[Excerpts from a dataset]
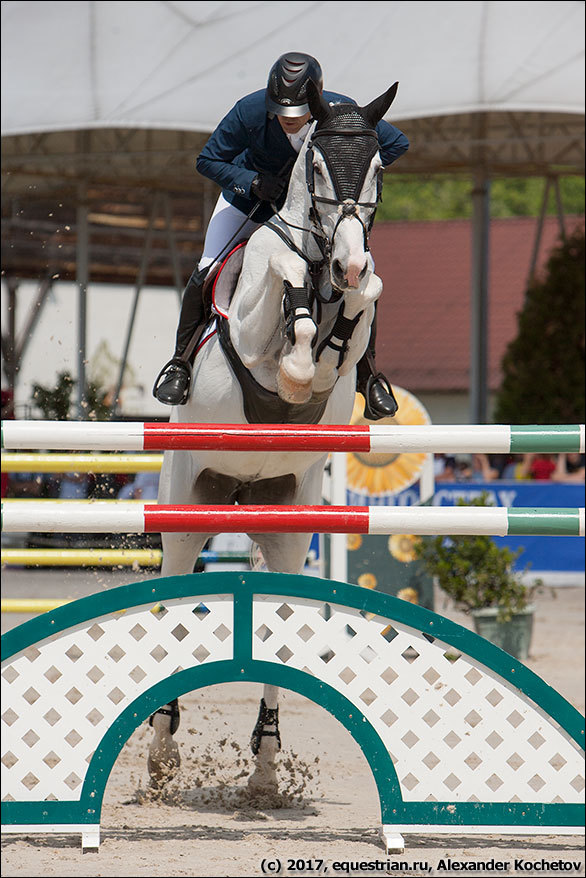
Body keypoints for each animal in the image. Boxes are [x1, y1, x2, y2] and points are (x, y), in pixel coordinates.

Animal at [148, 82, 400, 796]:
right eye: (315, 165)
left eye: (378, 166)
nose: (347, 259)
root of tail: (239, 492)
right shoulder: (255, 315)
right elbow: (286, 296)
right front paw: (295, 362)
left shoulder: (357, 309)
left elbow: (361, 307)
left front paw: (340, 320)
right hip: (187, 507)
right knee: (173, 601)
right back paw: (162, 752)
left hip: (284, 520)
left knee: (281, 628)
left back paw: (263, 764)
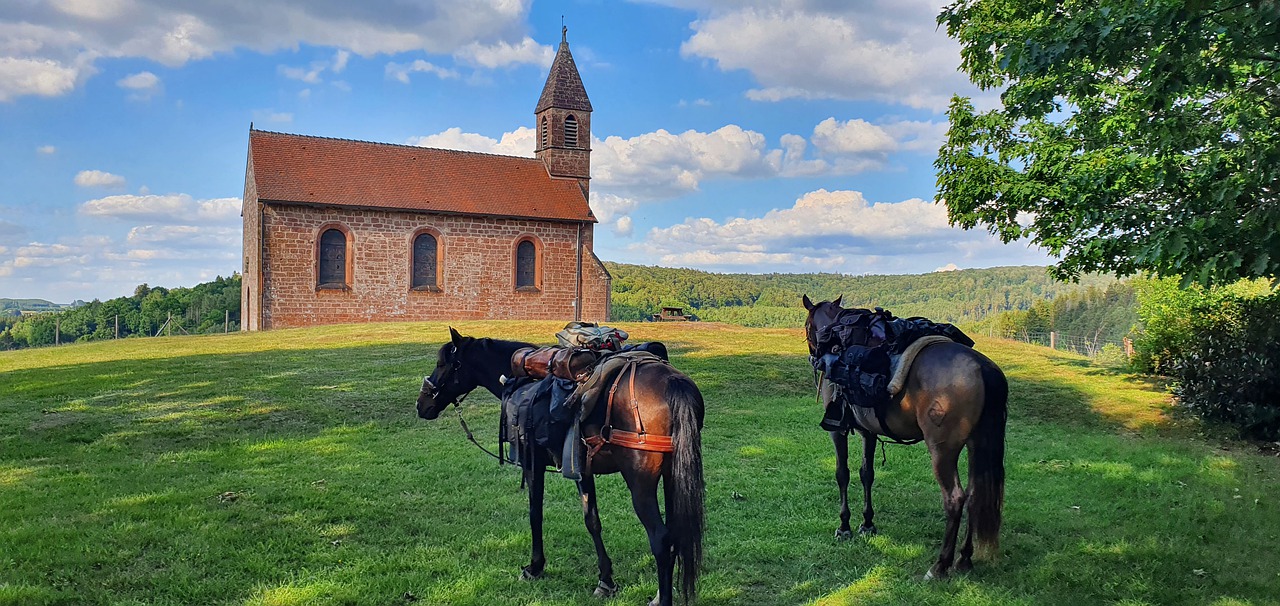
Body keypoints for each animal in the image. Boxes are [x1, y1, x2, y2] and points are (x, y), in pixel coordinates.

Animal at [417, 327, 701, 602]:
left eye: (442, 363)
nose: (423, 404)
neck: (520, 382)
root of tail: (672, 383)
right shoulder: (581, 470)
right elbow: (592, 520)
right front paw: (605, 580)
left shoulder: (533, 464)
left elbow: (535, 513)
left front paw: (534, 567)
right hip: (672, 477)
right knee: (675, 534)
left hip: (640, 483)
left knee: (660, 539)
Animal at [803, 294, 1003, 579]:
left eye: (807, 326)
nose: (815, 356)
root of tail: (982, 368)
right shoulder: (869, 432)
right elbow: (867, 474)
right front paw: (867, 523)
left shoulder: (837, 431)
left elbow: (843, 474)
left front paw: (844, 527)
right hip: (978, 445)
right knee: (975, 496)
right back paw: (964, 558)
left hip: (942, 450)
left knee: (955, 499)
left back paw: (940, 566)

• [What is required]: Look above for the line with "right front paw: (295, 362)"; quote it and every line after it, stopping after the line with "right front paw: (867, 523)", exactly, with nothing added and without pictures.

• [Answer for this exercise]:
right front paw: (295, 362)
left shoulder: (357, 309)
left elbow: (361, 307)
left front paw: (340, 320)
right hip: (187, 507)
right knee: (173, 601)
right back paw: (162, 752)
left hip: (284, 520)
left knee: (281, 628)
left back paw: (263, 764)
Body keypoints for each animal in the image. Boxes are [x1, y1, x2, y2] and points are (x, y), in pixel coordinates.

Animal at [417, 327, 701, 602]:
left eye: (442, 363)
nose: (423, 404)
neck: (520, 382)
root of tail: (672, 383)
right shoulder: (581, 470)
right elbow: (592, 520)
right front paw: (605, 580)
left shoulder: (533, 464)
left elbow: (535, 513)
left front paw: (534, 567)
right hip: (672, 477)
right knee: (675, 534)
left hip: (640, 483)
left knee: (660, 539)
Animal at [803, 294, 1003, 579]:
left eye: (807, 326)
nose: (815, 356)
root of tail: (982, 368)
right shoulder: (869, 432)
right elbow: (867, 474)
right front paw: (867, 523)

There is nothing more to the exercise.